## TEXTABSCHNITT
Im Interview Dr. Ernst Fritz-Schubert, der Erfinder des Schulfachs Glück – der neue, etwas andere Seminarkurs in der geplanten Gymnasialen Oberstufe im element-i Bildungshaus Karlsruhe.
Freiheit und Glück werden seit der Antike in der Literatur in ein einander bestimmendes Abhängigkeitsverhältnis gesetzt – das eine kann es ohne das andere nicht geben. Aber welche Freiheit ist tatsächlich gemeint, ohne die der Mensch scheinbar nicht glücklich sein kann? Bin ich glücklich, wenn ich tun und lassen kann, was ich will? Macht Grenzenlosigkeit glücklich?
In der element-i Pädagogik wird (das innere) Glück vielmehr mit Kohärenz in Verbindung gesetzt, dem inneren, stimmigen Zusammenhang zwischen den Gegebenheiten der Welt, den Anforderungen an den Einzelnen und dessen Möglichkeiten, damit umzugehen. Nicht, weil ich frei bin, zu tun, was ich möchte, kann ich glücklich werden, sondern weil ich über Ressourcen verfüge, die die Welt für mich verstehbar, handhabbar und damit sinnhaft machen.

## ZU BEANTWORTENDE FRAGEN
A. Beantworte anhand des Textabschnitts zum Schulfach Glück diese Fragen:
(i) Wer wird als Erfinder des Schulfachs Glück genannt?
(ii) Seit wann werden Freiheit und Glück in der Literatur in ein Abhängigkeitsverhältnis gesetzt?
(iii) Womit wird das innere Glück in der element-i Pädagogik in Verbindung gesetzt?
B. Schreibe den Textabschnitt zum Schulfach Glück im Anschluss an seinen letzten Satz weiter.
Die Einträge stammen aus einer anderen Quelle als der Textabschnitt zum Schulfach Glück.

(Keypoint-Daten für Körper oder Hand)
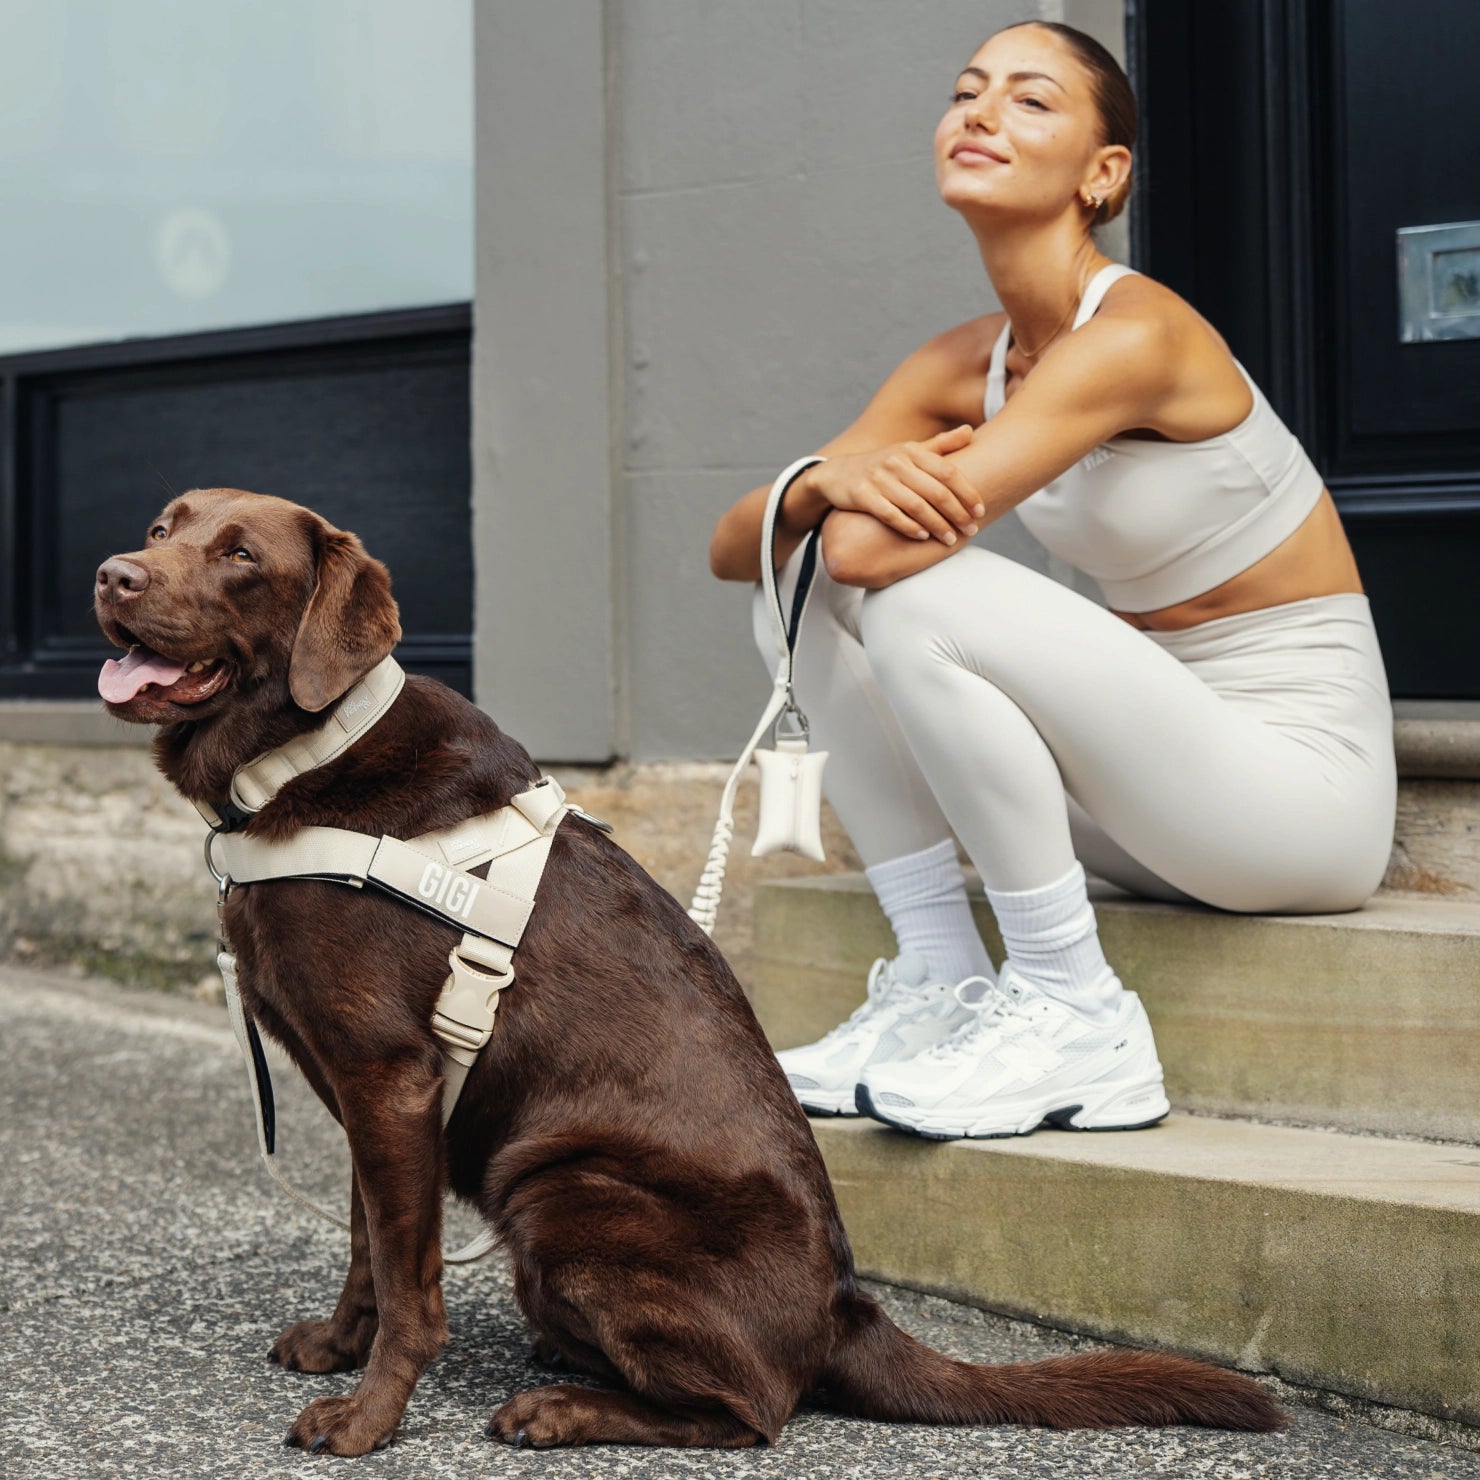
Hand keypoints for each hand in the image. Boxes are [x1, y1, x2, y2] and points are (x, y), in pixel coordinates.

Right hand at [813, 426, 985, 544]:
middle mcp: (897, 462)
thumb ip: (940, 444)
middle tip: (971, 530)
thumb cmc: (882, 465)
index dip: (967, 492)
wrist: (837, 475)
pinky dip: (908, 526)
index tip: (981, 511)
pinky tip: (922, 537)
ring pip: (916, 505)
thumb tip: (971, 430)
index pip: (948, 472)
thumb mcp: (909, 450)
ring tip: (950, 540)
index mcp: (912, 450)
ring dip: (937, 525)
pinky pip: (890, 514)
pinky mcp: (863, 496)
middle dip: (957, 513)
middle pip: (935, 491)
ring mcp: (879, 479)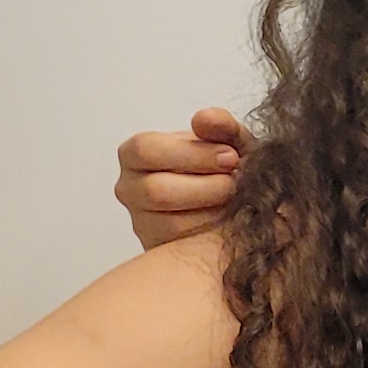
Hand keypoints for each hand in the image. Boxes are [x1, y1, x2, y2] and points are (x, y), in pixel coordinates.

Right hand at [116, 108, 250, 247]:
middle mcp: (130, 188)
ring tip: (235, 201)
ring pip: (171, 223)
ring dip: (212, 212)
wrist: (237, 202)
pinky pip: (182, 246)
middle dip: (207, 187)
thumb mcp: (229, 140)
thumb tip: (205, 119)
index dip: (192, 154)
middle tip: (236, 182)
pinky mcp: (158, 248)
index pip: (146, 150)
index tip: (231, 156)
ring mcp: (141, 221)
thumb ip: (220, 126)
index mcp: (137, 154)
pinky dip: (211, 234)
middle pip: (157, 191)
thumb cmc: (225, 166)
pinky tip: (230, 222)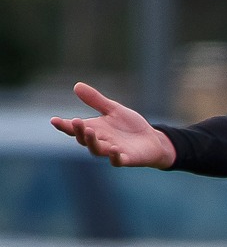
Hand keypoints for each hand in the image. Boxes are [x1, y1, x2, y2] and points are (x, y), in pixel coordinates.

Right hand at [49, 82, 176, 168]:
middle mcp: (101, 141)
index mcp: (94, 128)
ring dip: (91, 142)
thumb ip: (96, 100)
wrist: (152, 140)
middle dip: (78, 131)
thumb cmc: (130, 126)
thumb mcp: (114, 109)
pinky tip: (114, 149)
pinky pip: (118, 161)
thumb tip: (77, 85)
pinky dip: (114, 156)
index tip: (54, 120)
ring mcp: (113, 151)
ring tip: (90, 131)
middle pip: (83, 139)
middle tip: (76, 121)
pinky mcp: (127, 159)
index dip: (64, 125)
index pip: (75, 128)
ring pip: (97, 150)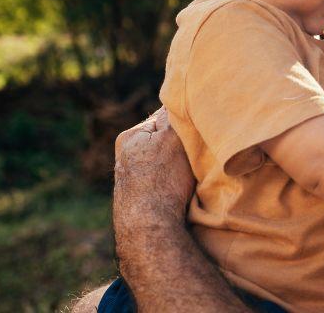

## NUMMERIERTE ANTWORTEN
A.
(i) Dr. Ernst Fritz-Schubert
(ii) Seit der Antike
(iii) Mit Kohärenz

B.
Mit anderen Worten: Als Menschen können wir nicht immer kontrollieren, was und wie geschieht, aber wir können sehr wohl kontrollieren, wie wir damit umgehen und die Konsequenzen unserer Handlung abschätzen. Und diese innere Freiheit kann – im besten Fall – glücklich machen.
Die Frage nach dem Glück haben wir auch Dr. Ernst Fritz-Schubert, Direktor des Fritz-Schubert-Instituts, gestellt. Als Leiter einer Heidelberger Schule führte er im Jahr 2007 erstmals in Deutschland das Schulfach Glück ein. Und mit der geplanten Einführung der Gymnasialen Oberstufe im Bildungshaus Karlsruhe zum Schuljahr 23/24 wird es den Seminarkurs Glück künftig auch für element-i Schüler*innen geben.
Herr Dr. Fritz-Schubert, was ist Glück?
Es gibt drei Arten von Glück: Zufallsglück, Glücksmoment und Lebensglück/Lebenssinn.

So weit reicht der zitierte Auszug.